Las Fuerzas Armadas ucranianas lanzaron este sábado un ataque masivo de drones contra Moscú y otras regiones rusas, en lo que las autoridades locales califican como la ofensiva aérea más grave contra la capital rusa en más de un año. Según informaron fuentes oficiales rusas, el bombardeo causó al menos cuatro víctimas mortales y daños significativos en infraestructuras civiles.

El ataque, ejecutado con una oleada de vehículos aéreos no tripulados de fabricación nacional, representa una escalada en la guerra de desgaste que Ucrania mantiene contra el territorio ruso. La operación busca presionar al Kremlin y afectar la moral de la población rusa, según analistas militares.

El mayor impacto en la capital desde 2025

La defensa antiaérea rusa interceptó parte de los drones, pero varios alcanzaron sus objetivos en el área metropolitana de Moscú y en otras regiones del oeste de Rusia. Las autoridades no precisaron el número total de aparatos lanzados ni los objetivos exactos, aunque fuentes del Ministerio de Defensa ruso confirmaron que se trata del ataque más severo contra Moscú desde principios de 2025.
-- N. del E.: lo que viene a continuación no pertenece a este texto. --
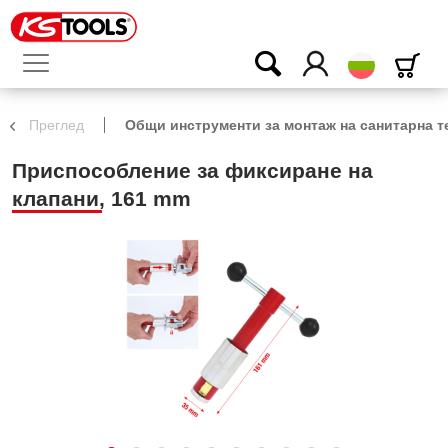
български
Преглед
Общи инструменти за монтаж на санитарна т
Приспособление за фиксиране на
клапани, 161 mm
La guerra de desgaste ucraniana busca presionar al Kremlin y afectar la moral rusa, según analistas militares.

El ataque se produce una semana después de que Rusia bombardeara intensamente Kiev y otras ciudades ucranianas con misiles de crucero y drones, en una espiral de ataques mutuos que no cesa. Ucrania lleva meses desarrollando y adquiriendo drones de largo alcance para contrarrestar la superioridad aérea rusa y llevar la guerra al corazón del territorio enemigo.

Hasta el momento, ni el gobierno ucraniano ni el Estado Mayor de sus Fuerzas Armadas han emitido declaraciones oficiales sobre el ataque. No obstante, fuentes del servicio de inteligencia militar ucraniano señalaron que la operación forma parte de una campaña sistemática contra objetivos logísticos y de mando rusos.